For patients with rheumatoid arthritis, depression, stress, anxiety, and anger may compound their risk of cardiovascular diseases such as atherosclerosis.

For patients with rheumatoid arthritis (RA), depression, stress, anxiety, and anger may compound their risk of cardiovascular diseases such as atherosclerosis, according to findings published in Arthritis Car e & Research.

Researchers from Columbia University observed 195 RA patients and more than 1,000 non RA controls in order to determine whether psychosocial comorbidities are differentially associated with subclinical atherosclerosis in this population. The participants were recruited from the Evaluation of Subclinical Cardiovascular Disease and Predictors of Events in RA Study (ESCAPE). The researchers gathered data about the patients’ atherosclerosis status using computed tomography and ultrasound to measure coronary artery calcium and carotid artery thickness for plaque buildup. Then, the investigators compared the two groups.

“Understanding the risk factors that lead to greater mortality in those with chronic conditions like RA is extremely important,” lead investigator Jon Giles, MD, MPH, explained in a press release. “Our study is the first to investigate the association between psychosocial comorbidities and elevated risk of atherosclerosis in RA patients.”

The researchers found that higher anxiety, anger, depressive symptoms, and caregiver stress in the RA group were linked to increased risks for cardiovascular diseases in moderate to severe disease activity RA patients. This was true even after adjusting the findings for inflammation levels, and was seen in the RA patients and not in the controls.

Additionally, RA patients demonstrated further increased risk of carotid plaque due to job stress, but the researchers said increased social support was associated with lower carotid intima media thickness in those RA patients.

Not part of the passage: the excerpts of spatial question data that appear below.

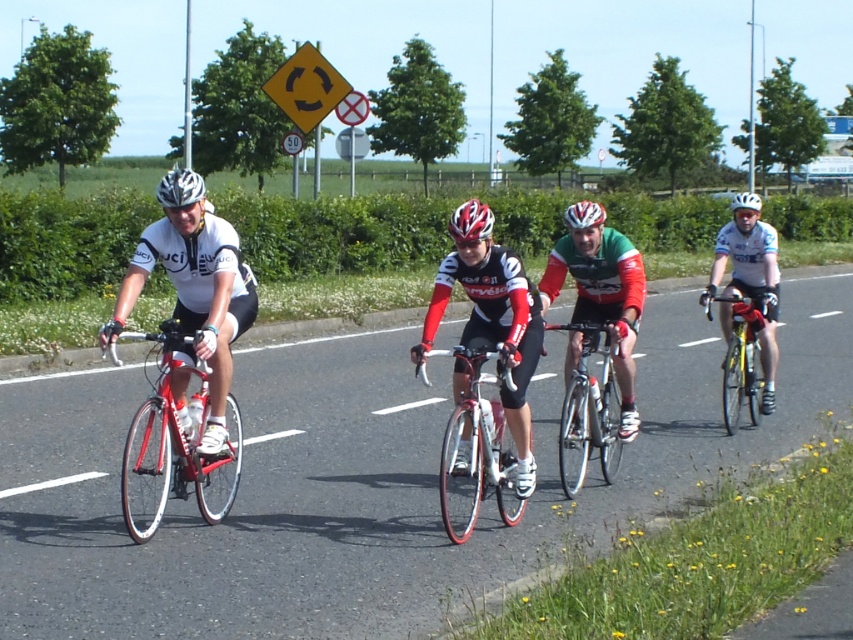
Question: Is white matte bicycle helmet at center closer to the viewer compared to white matte helmet at center?

Choices:
 (A) no
 (B) yes

Answer: (B)

Question: Can you confirm if white glossy bicycle helmet at center is positioned to the left of white matte bicycle helmet at center?

Choices:
 (A) no
 (B) yes

Answer: (B)

Question: Estimate the real-world distances between objects in this image. Which object is farther from the shiny red bicycle at left?

Choices:
 (A) shiny silver bicycle at center
 (B) shiny red frame at center
 (C) yellow plastic diamond at upper center
 (D) white matte bicycle helmet at center

Answer: (C)

Question: Is shiny red bicycle at left positioned behind yellow metallic bicycle at right?

Choices:
 (A) no
 (B) yes

Answer: (A)

Question: Which object is farther from the camera taking this photo?

Choices:
 (A) shiny red bicycle at left
 (B) white glossy bicycle helmet at center
 (C) white matte bicycle helmet at center
 (D) yellow metallic bicycle at right

Answer: (D)

Question: Among these objects, which one is nearest to the camera?

Choices:
 (A) yellow plastic diamond at upper center
 (B) white matte bicycle helmet at center

Answer: (B)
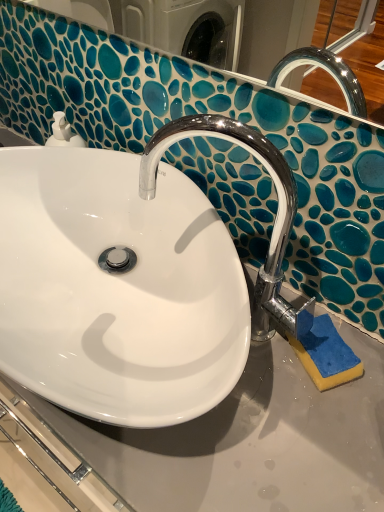
Question: Is blue sponge at lower right positioned behind chrome/metallic faucet at center?

Choices:
 (A) yes
 (B) no

Answer: (A)

Question: Could you tell me if blue sponge at lower right is facing chrome/metallic faucet at center?

Choices:
 (A) no
 (B) yes

Answer: (A)

Question: Can you confirm if blue sponge at lower right is positioned to the right of chrome/metallic faucet at center?

Choices:
 (A) no
 (B) yes

Answer: (B)

Question: Is blue sponge at lower right facing away from chrome/metallic faucet at center?

Choices:
 (A) no
 (B) yes

Answer: (A)

Question: Is blue sponge at lower right beside chrome/metallic faucet at center?

Choices:
 (A) yes
 (B) no

Answer: (B)

Question: Is white glossy sink at center inside the boundaries of blue sponge at lower right, or outside?

Choices:
 (A) outside
 (B) inside

Answer: (A)

Question: Does point (145, 306) appear closer or farther from the camera than point (317, 384)?

Choices:
 (A) farther
 (B) closer

Answer: (A)

Question: Considering their positions, is white glossy sink at center located in front of or behind blue sponge at lower right?

Choices:
 (A) behind
 (B) front

Answer: (B)

Question: Would you say white glossy sink at center is to the left or to the right of blue sponge at lower right in the picture?

Choices:
 (A) left
 (B) right

Answer: (A)

Question: Based on their positions, is blue sponge at lower right located to the left or right of chrome/metallic faucet at center?

Choices:
 (A) left
 (B) right

Answer: (B)

Question: From the image's perspective, relative to chrome/metallic faucet at center, is blue sponge at lower right above or below?

Choices:
 (A) below
 (B) above

Answer: (A)

Question: Is blue sponge at lower right wider or thinner than chrome/metallic faucet at center?

Choices:
 (A) wide
 (B) thin

Answer: (B)

Question: Is blue sponge at lower right situated inside chrome/metallic faucet at center or outside?

Choices:
 (A) inside
 (B) outside

Answer: (B)

Question: Is blue sponge at lower right inside or outside of white glossy sink at center?

Choices:
 (A) inside
 (B) outside

Answer: (B)

Question: Considering the positions of blue sponge at lower right and white glossy sink at center in the image, is blue sponge at lower right wider or thinner than white glossy sink at center?

Choices:
 (A) wide
 (B) thin

Answer: (B)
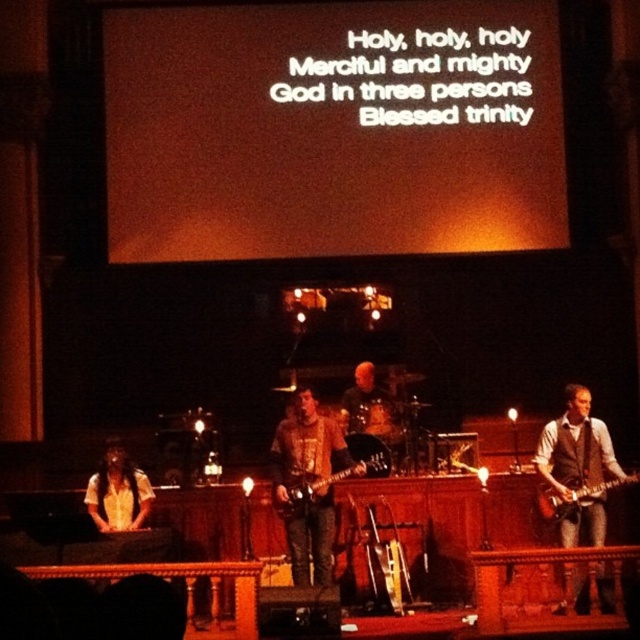
Looking at this image, you are a stagehand who needs to transport both the brown leather guitar at center and the glossy electric guitar at right to the storage room. The storage room has a shelf that can only hold items up to 1.2 meters in length. Can both guitars fit on the shelf if placed side by side?

The brown leather guitar at center is larger than the glossy electric guitar at right. However, the exact dimensions are not provided. Without knowing their individual lengths, it is impossible to determine if their combined length exceeds 1.2 meters. Additional measurements are needed.

You are a stagehand who needs to place a microphone stand exactly at the position of the brown leather guitar at center. What are the coordinates where you should place it?

The brown leather guitar at center is located at point [308,484], so you should place the microphone stand at those coordinates.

“Our study shows that depression, stress, anxiety, and anger are associated with atherosclerosis markers, which are known predictors of cardiovascular risk in RA,” first author Dr. Ying Liu concluded in the statement. “These findings highlight the importance of screening and treatment of heart disease risks factors to limit not only health care costs, but prevent morbidity and mortality for RA patients.”